Por Kalill Dib
O sinal verde abriu. Desesperados os carros, desde o Chevette até o automático, algumas motocicletas, além de uns gatos pingados com as famosas barras forte, iam à busca do irreal, dos sonhos, dos limites e sorrisos que um dia alguém disse existir.
O feirante acordou na madrugada. O pintor só quer saber de terminar aquela casa. O empresário leva os filhos para o colégio. O político vai levantar da cama meio dia, enquanto o garoto de rua, não sabe o que é dormir a tempos. E ainda a menina de 15 anos chora de canto porque o seu paquera, com jeitinho de Justin, só quer saber dos amigos.
Fiquei sabendo que o mundo vai acabar e minha primeira reação foi como a de qualquer normal: algumas gargalhadas e gestos negativos com a cabeça. Ouvi dizer até que a data para o apocalipse está marcada. Assim, reagi como se essa inexplicável informação fosse qualquer brincadeira. Não liguei e nem levei mais a sério o fato quando foi lançado o filme, com a direção de Roland Emmerich, retratando as catástrofes mundiais que vão acontecer em 2012, número que nomeia a produção.

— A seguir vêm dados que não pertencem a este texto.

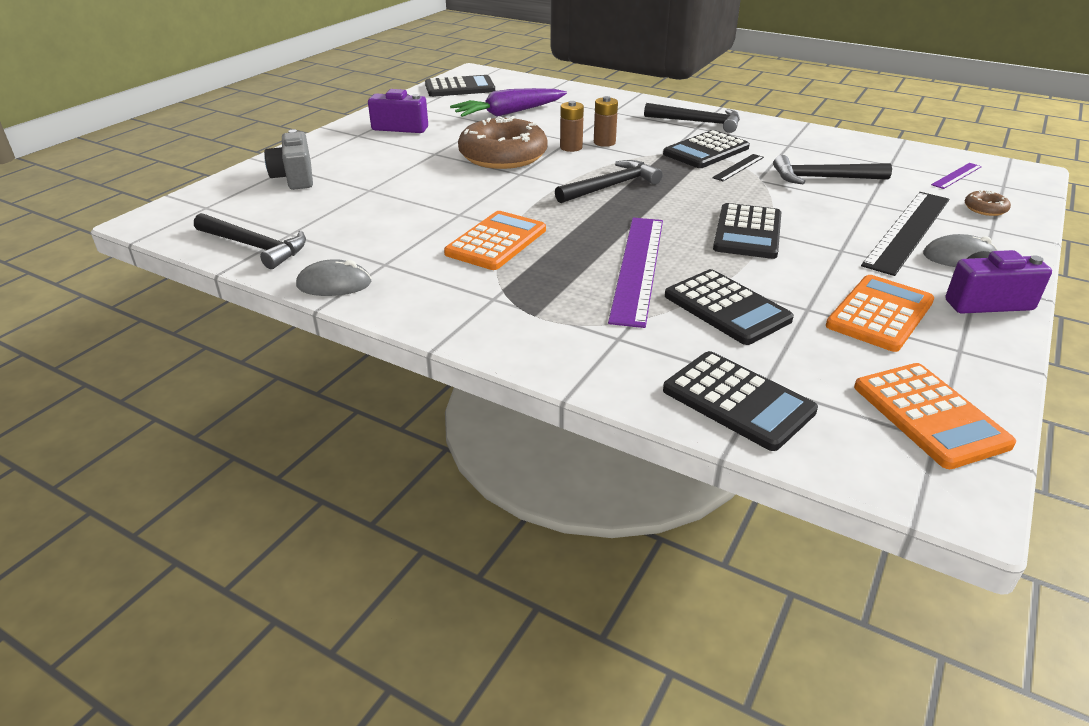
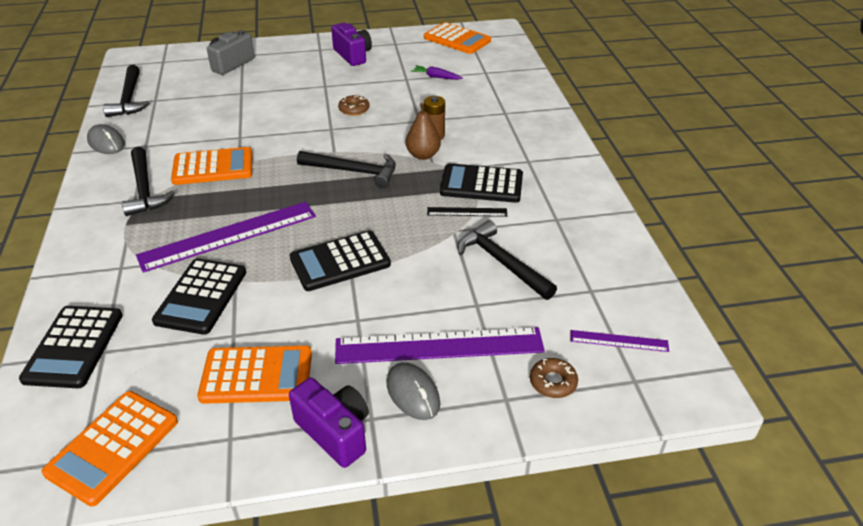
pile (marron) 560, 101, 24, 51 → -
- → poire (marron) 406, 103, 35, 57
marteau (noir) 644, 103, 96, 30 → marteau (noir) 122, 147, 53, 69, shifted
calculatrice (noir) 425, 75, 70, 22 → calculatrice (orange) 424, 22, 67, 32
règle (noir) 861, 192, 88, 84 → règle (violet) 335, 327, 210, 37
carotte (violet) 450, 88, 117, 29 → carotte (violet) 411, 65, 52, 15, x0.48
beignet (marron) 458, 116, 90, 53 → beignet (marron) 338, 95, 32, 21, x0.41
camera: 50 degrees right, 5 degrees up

E por ser tão questionador e não acreditar em quaisquer dessas "loucuras", previstas por "Mães Dinah", eu me sentia meio excluído, ouvindo as pessoas conversarem sobre o assunto, como se 2012 - data marcada para morrermos- fosse mesmo o ano derradeiro. Me deparei até com programas de televisão falando disso com a maior naturalidade e fazendo as pessoas terem essa convicção inquestionável.
Absurdo! Ou não.
Parei um pouco para rever os meus conceitos jornalísticos, poéticos e ingênuos. E depois de refletir sobre o fim do mundo, eu me conformei. Não, ainda não acredito nessa história de meteoro, ondas gigantes, dinossauros, seja lá o que for que irá chegar e destruir a humanidade. Não em 2012. Ainda temos que passar vergonha com a copa do mundo dois anos depois.
Mas quando vejo filhos repudiando seus pais ou os pais abusando de seus descendentes. Crianças deixando de brincar de bolinhas de gude e levando para a escola uma arma de fogo. O garoto de 10 anos se matando no local de estudos. Um martelo virando arma mortal para o maluco atacar a mulher indefesa. O palhaço analfabeto se elegendo Deputado Federal. Trens de passageiros tombados, aviões caindo. Médicos omitindo socorro. Jornalistas sendo censurados. E mais outras inúmeras inexplicáveis barbáries por esse universo de inconsequências, eu começo a ter a convicção de que o mundo realmente vai acabar. Ou já está acabando.
Na minha infância eu ouvia falar em fim do mundo apenas nos desenhos, com seus vingadores que queriam, e não conseguiam, dominar o planeta. Hoje, são incontáveis os poderosos de carne e osso que desejam fazer do mundo sua empresa privada.
Eu tenho a leve impressão de que não vamos ver o Cristo Redentor e a Casa Branca se destruírem por forças naturais, como acontece no filme de Emmerich. Mas aos poucos a humanidade está se perdendo, se extinguindo, e isso é preocupante.
Sinto falta de ver crianças brincar na lama em dias chuvosos e arrancar o tampão do dedo do pé jogando bola no asfalto. Mas estou me acostumando a ver os pequenos se divertindo com jogos eletrônicos e armas de fogo. São essas crianças o futuro do mundo, eles vão sim viver para mudar ou justificar todas essas contestações sobre o final do universo.
O sinal vermelho fechou. Os carros, desde o Chevette até o automático, algumas motocicletas, além de uns gatos pingados com as famosas barras forte, pararam e ficaram imaginando como alcançar o irreal, os sonhos, os limites e sorrisos que um dia alguém disse existir. Antes que o mundo acabe e tudo isso se torne apenas ilusão.